SOURCE TEXT:
In the eighties, Carnivore was the centre of controversy. They were labelled Nazis, and picket signs in front of concert venues prevented the band from playing. This is where the interview starts off. Or where Peter Steele starts talking, to be precise. He hardly stops, with the exception when he had to vomit.
Peter: ‘When rock and roll came around in the sixties, the world was very rightwing. The music was upsetting to your parents, where these days you can listen to an album with your mother or father. (..) The world has become so left. I’m not saying I’m a fascist or a right wing, but if I would fall of a fence it would be on the right side. I don’t blame the school system, I don’t blame my parents, I don’t blame the church. When I look in the mirror I say: ‘wow, I blame everybody”. And I blame myself’. There were so many things I had said with Carnivore. Stuff like in songs such as ‘Jesus Hitler’, and ‘God is Dead’. I just wanted to say a lot of things because everything was shifting to the left. To say right-wing things, that is rock and roll. (..) One of my favourite bands is Laibach, they are Commie-Nazis. I don’t know if I’m left- or rightwing. I chicken wing.’(..)
‘One of the best compliments I’ve gotten was that a really hot girl came up to me and asked: ‘are you Pete? I really hate you, I can’t stand your songs but I can’t get God is Dead out of my head’. And that’s a compliment! I don’t want to intentionally be hated, but I think people who understand me don’t take ourselves to seriously. When I wrote those kind of songs I was intentionally trying to provoke people. I had no idea I was so talented. I mean, getting a box of shit, covered in cockroaches, sent to your house means something. I was like, ‘ were is the sugar’?.
Peter: ‘. On the first album I was more influenced by bands like Black Sabbath and Deep Purple. But between the first and second, I gotten a significant hardcore background. Getting beaten up, pouring ammonia on people. Agnostic Front had asked me to write Lyrics for them, and they also asked Louie (the original Carnivore drummer –ed) to play drums. So Louie was rehearsing every night of the fucking week and really got trained in the hardcore type of playing. I love bands like Discharge, but I also love Black Sabbath. (..) The Riff in Jesus Hitler is a combination of Black Sabbath’s Sweet Leaf and IronMan. Sweet Man, or Iron Leaf. Carnivore is a combination of fast and slow. Humour and Horror. That sounds like a tattoo. You know, comedy and sodomy. No, wait..’
Peter: ‘I’ve been working with Paul and Steve. I’ve known Paul for around 15 years at least. Steve has been exiled from North Carolina’.

ENTRIES SHOWN:
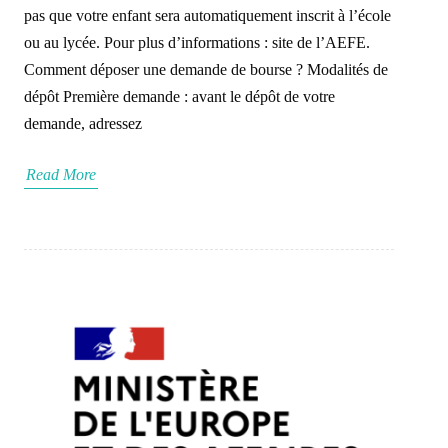
pas que votre enfant sera automatiquement inscrit à l’école
ou au lycée. Pour plus d’informations : site de l’AEFE.
Comment déposer une demande de bourse ? Modalités de
dépôt Première demande : avant le dépôt de votre
demande, adressez
Read More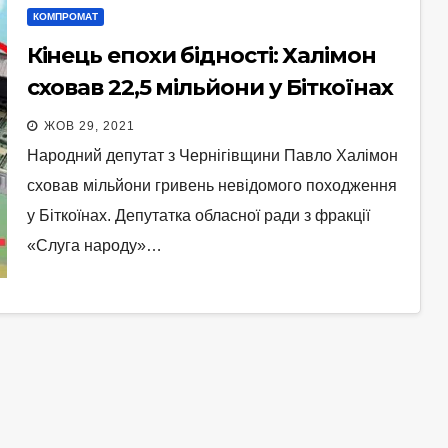
КОМПРОМАТ
Кінець епохи бідності: Халімон
сховав 22,5 мільйони у Біткоїнах
ЖОВ 29, 2021
Народний депутат з Чернігівщини Павло Халімон
сховав мільйони гривень невідомого походження
у Біткоїнах. Депутатка обласної ради з фракції
«Слуга народу»…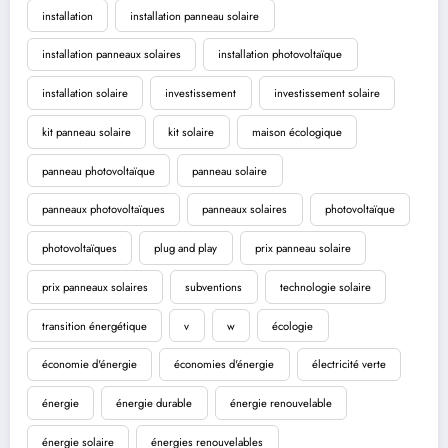
installation
installation panneau solaire
installation panneaux solaires
installation photovoltaïque
installation solaire
investissement
investissement solaire
kit panneau solaire
kit solaire
maison écologique
panneau photovoltaïque
panneau solaire
panneaux photovoltaïques
panneaux solaires
photovoltaïque
photovoltaïques
plug and play
prix panneau solaire
prix panneaux solaires
subventions
technologie solaire
transition énergétique
v
w
écologie
économie d'énergie
économies d'énergie
électricité verte
énergie
énergie durable
énergie renouvelable
énergie solaire
énergies renouvelables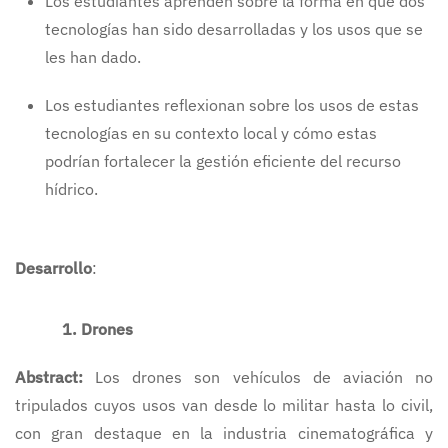
Los estudiantes aprenden sobre la forma en que dos
tecnologías han sido desarrolladas y los usos que se
les han dado.
Los estudiantes reflexionan sobre los usos de estas
tecnologías en su contexto local y cómo estas
podrían fortalecer la gestión eficiente del recurso
hídrico.
Desarrollo
:
1. Drones
Abstract:
Los drones son vehículos de aviación no
tripulados cuyos usos van desde lo militar hasta lo civil,
con gran destaque en la industria cinematográfica y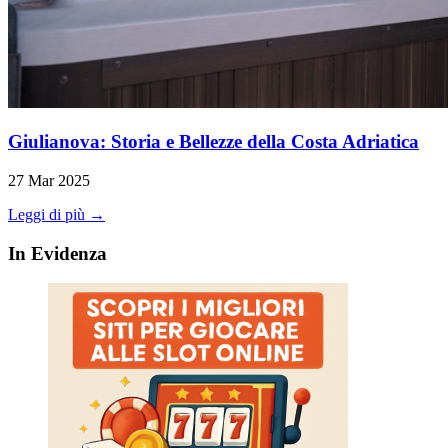
Giulianova: Storia e Bellezze della Costa Adriatica
27 Mar 2025
Leggi di più →
In Evidenza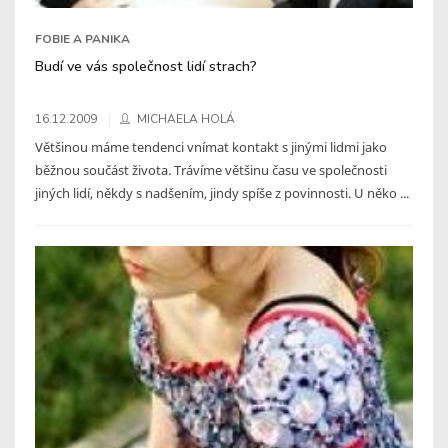
FOBIE A PANIKA
Budí ve vás společnost lidí strach?
16.12.2009
MICHAELA HOLÁ
Většinou máme tendenci vnímat kontakt s jinými lidmi jako
běžnou součást života. Trávíme většinu času ve společnosti
jiných lidí, někdy s nadšením, jindy spíše z povinnosti. U něko ...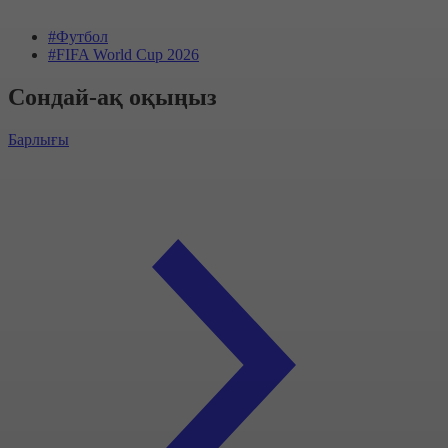
#Футбол
#FIFA World Cup 2026
Сондай-ақ оқыңыз
Барлығы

WORK INSTRUCTIONS:
A. Please translate this sentence from the Carnivore interview into Spanish: "I love bands like Discharge, but I also love Black Sabbath."
B. Reproduce word for word the stretch of the Carnivore interview from "Peter: ‘When rock" through "I chicken wing.’(..)".

ANSWERS IN ORDER:
A. Me encantan bandas como Discharge, pero también me encanta Black Sabbath.

B.
Peter: ‘When rock and roll came around in the sixties, the world was very rightwing. The music was upsetting to your parents, where these days you can listen to an album with your mother or father. (..) The world has become so left. I’m not saying I’m a fascist or a right wing, but if I would fall of a fence it would be on the right side. I don’t blame the school system, I don’t blame my parents, I don’t blame the church. When I look in the mirror I say: ‘wow, I blame everybody”. And I blame myself’. There were so many things I had said with Carnivore. Stuff like in songs such as ‘Jesus Hitler’, and ‘God is Dead’. I just wanted to say a lot of things because everything was shifting to the left. To say right-wing things, that is rock and roll. (..) One of my favourite bands is Laibach, they are Commie-Nazis. I don’t know if I’m left- or rightwing. I chicken wing.’(..)